= Sidney Lau romanisation =

Romanisation system for Cantonese

Sidney Lau romanisation is a system of romanisation for Cantonese that was developed in the 1970s by Sidney Lau for Cantonese textbooks, glossaries, and dictionary.

==Innovation==
Lau's romanisation indicates tonality with superscript numbers, so no diacritics are required. He uses an English style of writing the vowels, as had some romanizations before him. His system was a plain attempt at simplification which proved popular with western learners of Cantonese as a second language and was initially the system of romanisation adopted by the University of Hong Kong. However, the university now employs the Jyutping system for its Cantonese courses.

==Initials ==

| b /p/ 巴 | p /pʰ/ 怕 | m /m/ 媽 | f /f/ 花 |  |
| d /t/ 打 | t /tʰ/ 他 | n /n/ 那 |  | l /l/ 啦 |
| g /k/ 家 | k /kʰ/ 卡 | ng /ŋ/ 牙 | h /h/ 蝦 |  |
| gw /kʷ/ 瓜 | kw /kʷʰ/ 誇 |  |  | w /w/ 蛙 |
| j /ts/ 渣 | ch /tsʰ/ 叉 |  | s /s/ 沙 | y /j/ 也 |

== Finals ==
In his system, Lau treats /ɵ/ and /o/ as allophones of one phoneme represented with "u", while they are often respectively regarded as allophones of /œ:/ and /u:/ in other systems.

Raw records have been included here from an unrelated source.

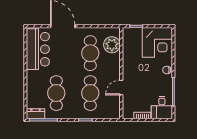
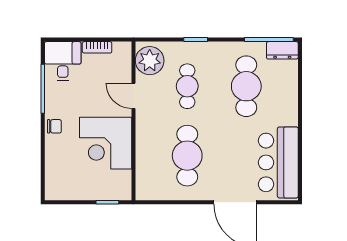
corner desk: (157, 42) -> (106, 143), moved, turned -90
plant: (112, 45) -> (150, 61), moved
door: (121, 88) -> (134, 96), swing flipped
cafe table: (90, 93) -> (187, 86), width x0.73, depth x0.74

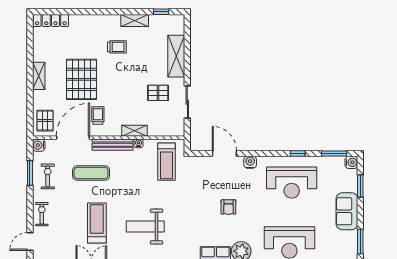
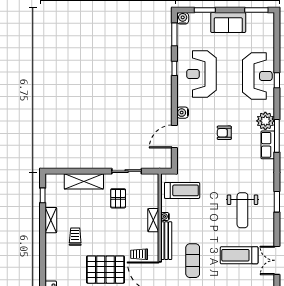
reception desk: (292, 183) -> (202, 74), turned 180
armchair: (228, 207) -> (224, 133), turned 180

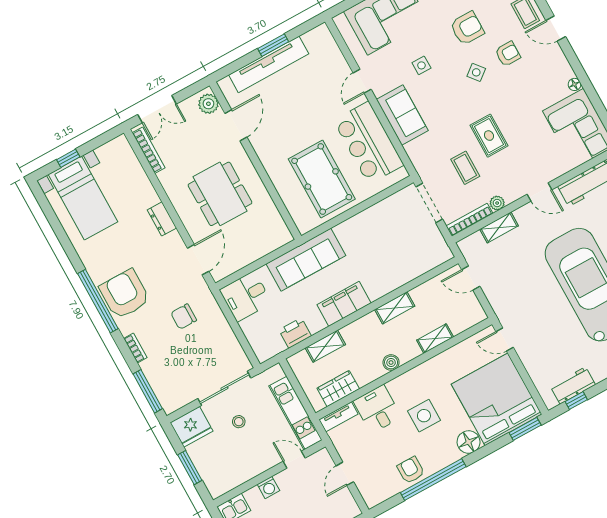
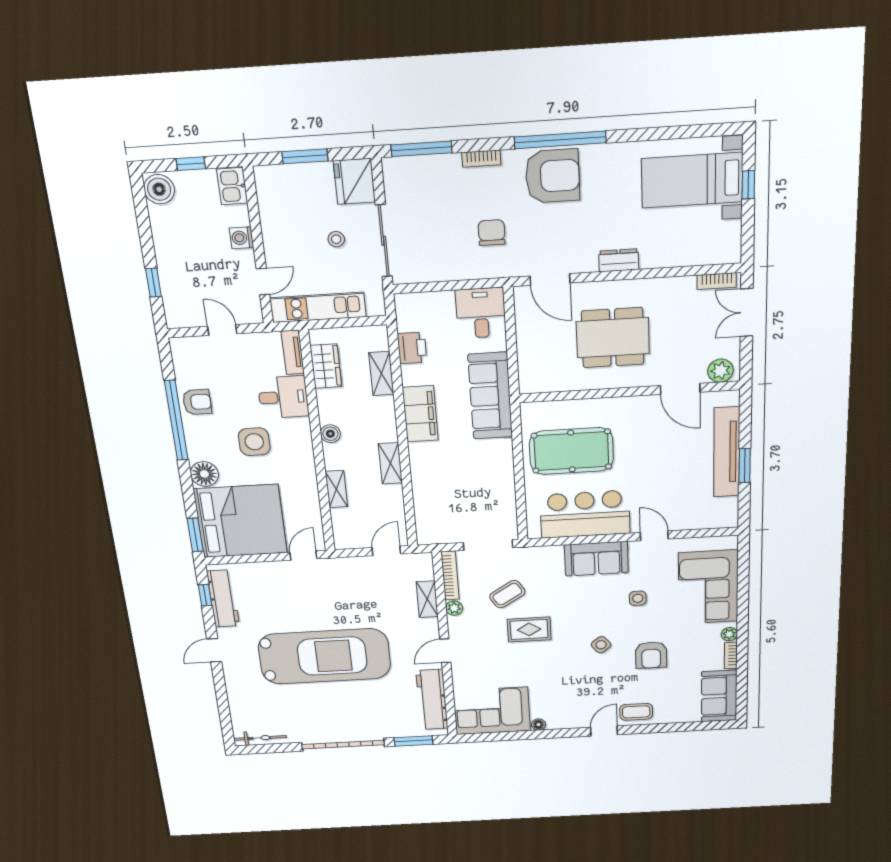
armchair: (508, 54) -> (603, 680), removed
bookcase: (149, 150) -> (717, 281), width x0.64
coffee table: (465, 168) -> (507, 594), turned -32
workbench: (573, 385) -> (223, 599), width x1.38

|  |  | Coda |  |  |  |  |  |  |  |  |
| ∅ | /i/ | /u/ | /m/ | /n/ | /ŋ/ | /p̚/ | /t̚/ | /k̚/ |
| Vowel | /aː/ | a /aː/ 沙 | aai /aːi̯/ 徙 | aau /aːu̯/ 梢 | aam /aːm/ 三 | aan /aːn/ 山 | aang /aːŋ/ 坑 | aap /aːp̚/ 圾 | aat /aːt̚/ 剎 | aak /aːk̚/ 客 |
| /ɐ/ |  | ai /ɐi̯/ 西 | au /ɐu̯/ 收 | am /ɐm/ 心 | an /ɐn/ 新 | ang /ɐŋ/ 笙 | ap /ɐp̚/ 濕 | at /ɐt̚/ 失 | ak /ɐk̚/ 塞 |
| /ɛː/ /e/ | e /ɛː/ 些 | ei /ei̯/ 四 |  |  |  | eng /ɛːŋ/ 鄭 |  |  | ek /ɛːk̚/ 石 |
| /iː/ | i /iː/ 詩 |  | iu /iːu̯/ 消 | im /iːm/ 閃 | in /iːn/ 先 | ing /eŋ/ 星 | ip /iːp̚/ 攝 | it /iːt̚/ 洩 | ik /ek̚/ 識 |
| /ɔː/ | oh /ɔː/ 疏 | oi /ɔːy̯/ 開 | o /ou̯/ 蘇 |  | on /ɔːn/ 看 | ong /ɔːŋ/ 康 |  | ot /ɔːt̚/ 喝 | ok /ɔːk̚/ 索 |
| /uː/ | oo /uː/ 夫 | ooi /uːy̯/ 灰 |  |  | oon /uːn/ 寬 |  |  | oot /uːt̚/ 闊 |  |
| /ɵ/ /ʊ/ |  | ui /ɵy̯/ 需 |  |  | un /ɵn/ 詢 | ung /ʊŋ/ 鬆 |  | ut /ɵt̚/ 摔 | uk /ʊk̚/ 叔 |
| /œː/ | euh /œː/ 靴 |  |  |  |  | eung /œːŋ/ 商 |  |  | euk /œːk̚/ 削 |
| /yː/ | ue /yː/ 書 |  |  |  | uen /yːn/ 孫 |  |  | uet /yːt̚/ 雪 |  |
| ∅ |  |  |  | m /m̩/ 唔 |  | ng /ŋ̍/ 五 |  |  |  |

==Tones==

| Tone symbol | Tone description | Example |  |  |
| Romanization | Word | Meaning |
| 1° or N° | high flat | si^{1}° | 詩 | poem |
| ga^{1} je^{2}° | 家姐 | elder sister |
| 1 | high falling | tim^{1} | 添 | final particle expressing the idea of addition or regret. |
| 2 or N* | mid rising | si^{2} | 史 | history |
| dik^{1} si^{6}* | 的士 | taxi |
| 3 | mid flat | si^{3} | 試 | try |
| 4 | low falling | si^{4} | 時 | time |
| 5 | low rising | si^{5} | 市 | city |
| 6 | low flat | si^{6} | 是 | is |

1° indicates the high flat tone. If ° appears after any other tones, it signifies a changed tone and that the word is to be pronounced as 1°, but 1° is not the original/normal tone of the word. Similar to °, if * appears after any tones apart from tone 2, it indicates that the word is to be pronounced as tone 2, but tone 2 is not the original/normal tone of the word. When the asterisk and small circle are applied to a superscript number, they are not superscripted further.